You are correct. In trying to get working, I had changed my test data to see if that works. With this specified as:
library(tidyverse)
library(brms)
#> Loading required package: Rcpp
#> Registered S3 method overwritten by 'xts':
#> method from
#> as.zoo.xts zoo
#> Loading 'brms' package (version 2.8.0). Useful instructions
#> can be found by typing help('brms'). A more detailed introduction
#> to the package is available through vignette('brms_overview').
set.seed(1234)
test <- data.frame(result = c(rpois(500, 0.25), rpois(150, 10)))
test %>%
ggplot() +
geom_bar(aes(x=result))
mix <- mixture(poisson, poisson)
#> Setting order = 'mu' for mixtures of the same family.
prior <- c(
prior(cauchy(0,5), Intercept, dpar = mu1),
prior(normal(0,2), Intercept, dpar = mu2)
)
fit <- brm(bf(result ~ 1),
data = test,
family = mix,
prior = prior,
chains = 1)
#> Compiling the C++ model
#> Start sampling
#>
#> SAMPLING FOR MODEL '46b36408f139ed6444538aceb75a3d47' NOW (CHAIN 1).
#> Chain 1:
#> Chain 1: Gradient evaluation took 0.000296 seconds
#> Chain 1: 1000 transitions using 10 leapfrog steps per transition would take 2.96 seconds.
#> Chain 1: Adjust your expectations accordingly!
#> Chain 1:
#> Chain 1:
#> Chain 1: Iteration: 1 / 2000 [ 0%] (Warmup)
#> Chain 1: Iteration: 200 / 2000 [ 10%] (Warmup)
#> Chain 1: Iteration: 400 / 2000 [ 20%] (Warmup)
#> Chain 1: Iteration: 600 / 2000 [ 30%] (Warmup)
#> Chain 1: Iteration: 800 / 2000 [ 40%] (Warmup)
#> Chain 1: Iteration: 1000 / 2000 [ 50%] (Warmup)
#> Chain 1: Iteration: 1001 / 2000 [ 50%] (Sampling)
#> Chain 1: Iteration: 1200 / 2000 [ 60%] (Sampling)

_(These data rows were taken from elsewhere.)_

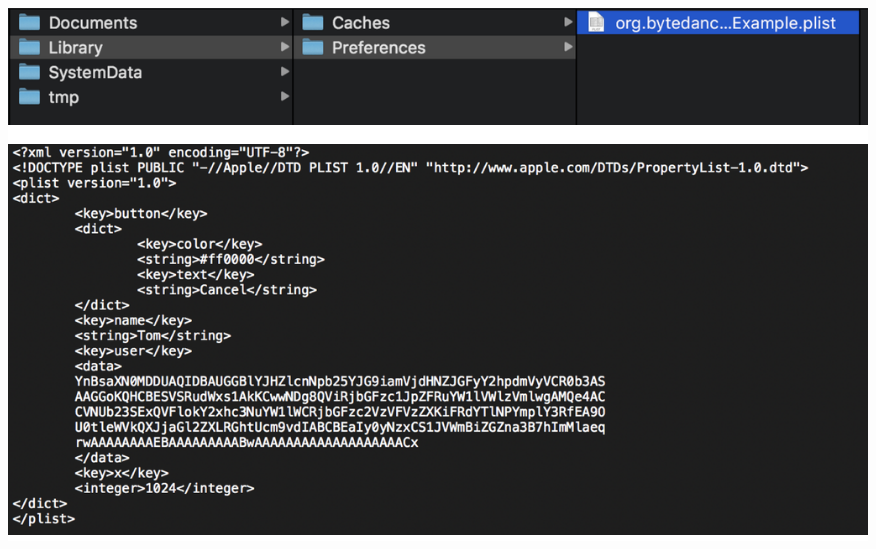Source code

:  ![image-20190329004120445](../../assets/image-20190329004120445.png)

 ![image-20190329004125750](../../assets/image-20190329004125750.png)

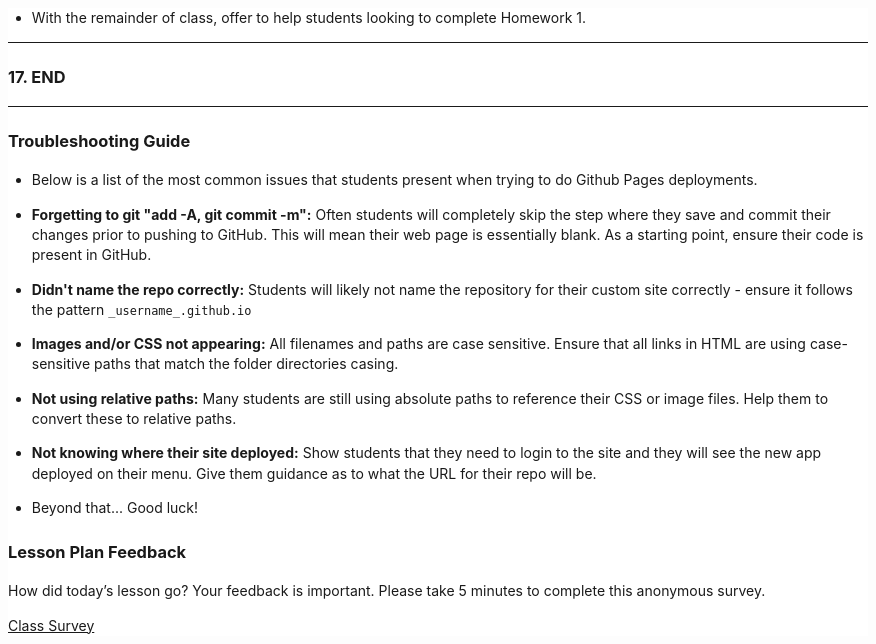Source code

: * With the remainder of class, offer to help students looking to complete Homework 1.

- - -

### 17. END

- - -

### Troubleshooting Guide

* Below is a list of the most common issues that students present when trying to do Github Pages deployments.

* **Forgetting to git "add -A, git commit -m":** Often students will completely skip the step where they save and commit their changes prior to pushing to GitHub. This will mean their web page is essentially blank. As a starting point, ensure their code is present in GitHub.

* **Didn't name the repo correctly:** Students will likely not name the repository for their custom site correctly - ensure it follows the pattern `_username_.github.io`

* **Images and/or CSS not appearing:** All filenames and paths are case sensitive. Ensure that all links in HTML are using case-sensitive paths that match the folder directories casing.

* **Not using relative paths:** Many students are still using absolute paths to reference their CSS or image files. Help them to convert these to relative paths. 

* **Not knowing where their site deployed:** Show students that they need to login to the site and they will see the new app deployed on their menu. Give them guidance as to what the URL for their repo will be.

* Beyond that... Good luck!

### Lesson Plan Feedback

How did today’s lesson go? Your feedback is important. Please take 5 minutes to complete this anonymous survey.

[Class Survey](https://forms.gle/nYLbt6NZUNJMJ1h38)

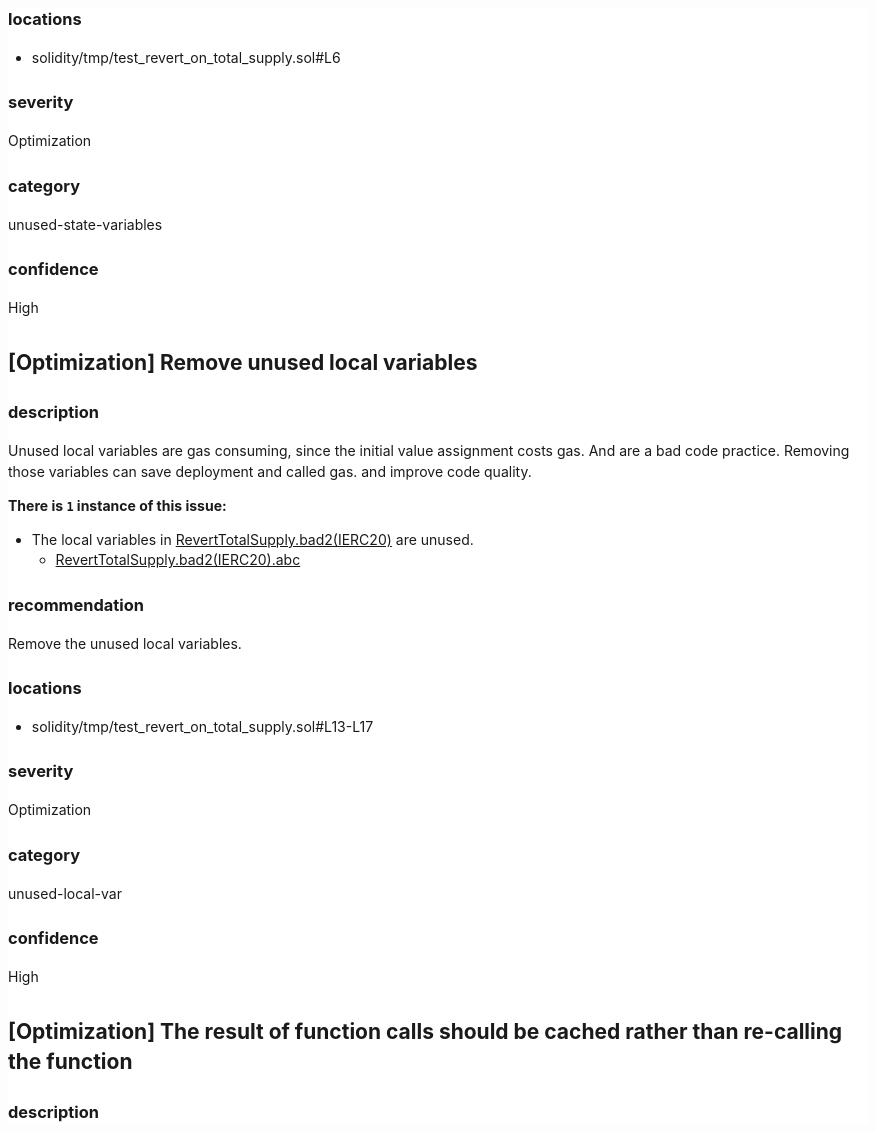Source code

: 
### locations
- solidity/tmp/test_revert_on_total_supply.sol#L6

### severity
Optimization

### category
unused-state-variables

### confidence
High

## [Optimization] Remove unused local variables

### description

Unused local variables are gas consuming, 
since the initial value assignment costs gas. 
And are a bad code practice. 
Removing those variables can save deployment and called gas. and improve code quality. 


**There is `1` instance of this issue:**

- The local variables in [RevertTotalSupply.bad2(IERC20)](solidity/tmp/test_revert_on_total_supply.sol#L13-L17) are unused.
	- [RevertTotalSupply.bad2(IERC20).abc](solidity/tmp/test_revert_on_total_supply.sol#L16)


### recommendation

Remove the unused local variables.


### locations
- solidity/tmp/test_revert_on_total_supply.sol#L13-L17

### severity
Optimization

### category
unused-local-var

### confidence
High

## [Optimization] The result of function calls should be cached rather than re-calling the function

### description
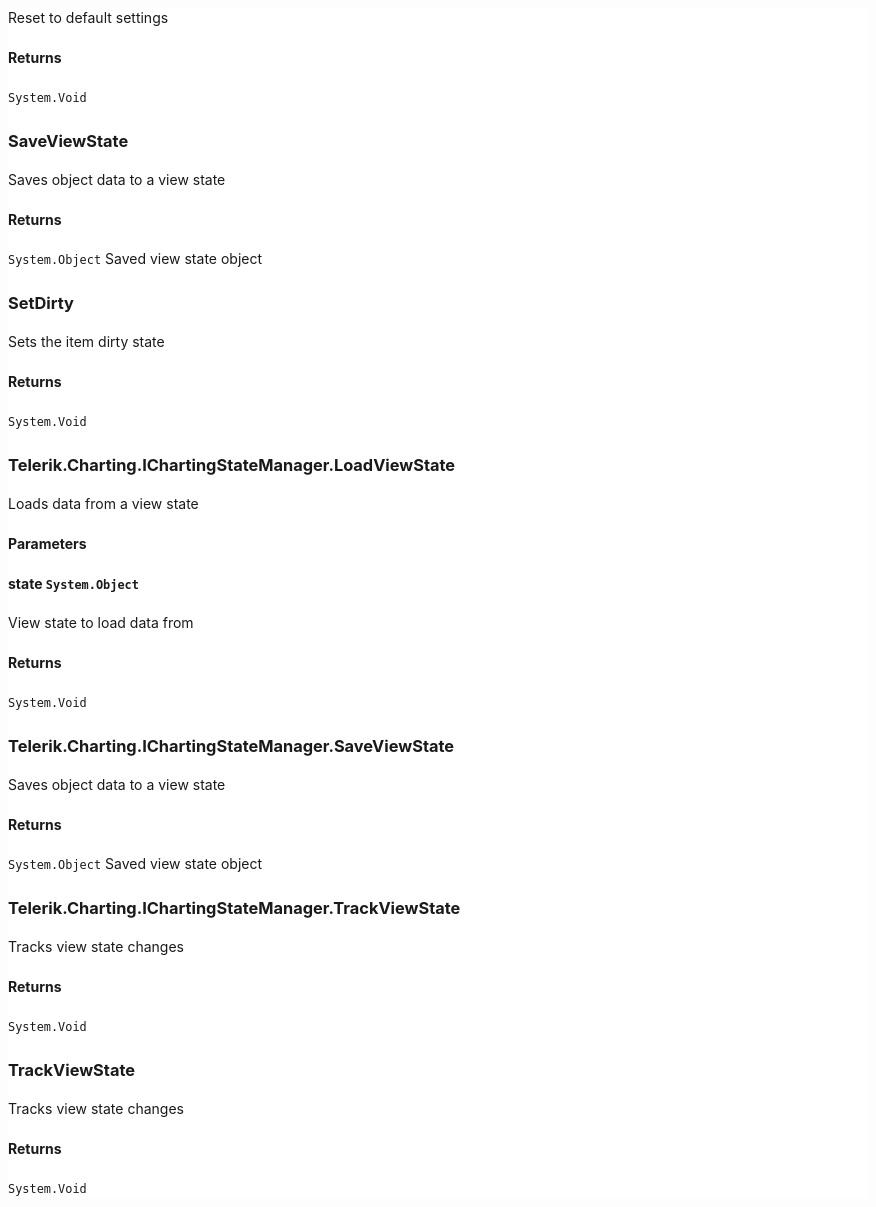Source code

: Reset to default settings

#### Returns

`System.Void` 

###  SaveViewState

Saves object data to a view state

#### Returns

`System.Object` Saved view state object

###  SetDirty

Sets the item dirty state

#### Returns

`System.Void` 

###  Telerik.Charting.IChartingStateManager.LoadViewState

Loads data from a view state

#### Parameters

#### state `System.Object`

View state to load data from

#### Returns

`System.Void` 

###  Telerik.Charting.IChartingStateManager.SaveViewState

Saves object data to a view state

#### Returns

`System.Object` Saved view state object

###  Telerik.Charting.IChartingStateManager.TrackViewState

Tracks view state changes

#### Returns

`System.Void` 

###  TrackViewState

Tracks view state changes

#### Returns

`System.Void`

#> Chain 1: Iteration: 1400 / 2000 [ 70%] (Sampling)
#> Chain 1: Iteration: 1600 / 2000 [ 80%] (Sampling)
#> Chain 1: Iteration: 1800 / 2000 [ 90%] (Sampling)
#> Chain 1: Iteration: 2000 / 2000 [100%] (Sampling)
#> Chain 1:
#> Chain 1: Elapsed Time: 4.23044 seconds (Warm-up)
#> Chain 1: 3.74466 seconds (Sampling)
#> Chain 1: 7.9751 seconds (Total)
#> Chain 1:
summary(fit)
#> Family: mixture(poisson, poisson)
#> Links: mu1 = log; mu2 = log; theta1 = identity; theta2 = identity
#> Formula: result ~ 1
#> Data: test (Number of observations: 650)
#> Samples: 1 chains, each with iter = 2000; warmup = 1000; thin = 1;
#> total post-warmup samples = 1000
#>
#> Population-Level Effects:
#> Estimate Est.Error l-95% CI u-95% CI Eff.Sample Rhat
#> mu1_Intercept -1.47 0.10 -1.66 -1.29 286 1.00
#> mu2_Intercept 2.26 0.03 2.21 2.31 1060 1.00
#>
#> Family Specific Parameters:
#> Estimate Est.Error l-95% CI u-95% CI Eff.Sample Rhat
#> theta1 0.77 0.02 0.73 0.80 441 1.00
#> theta2 0.23 0.02 0.20 0.27 441 1.00
#>
#> Samples were drawn using sampling(NUTS). For each parameter, Eff.Sample
#> is a crude measure of effective sample size, and Rhat is the potential
#> scale reduction factor on split chains (at convergence, Rhat = 1).
pp_check(fit)
#> Using 10 posterior samples for ppc type 'dens_overlay' by default.
Created on 2019-07-16 by the reprex package (v0.3.0)
This now works. Thanks so much for your help - has really helped my understanding here. Much appreciated.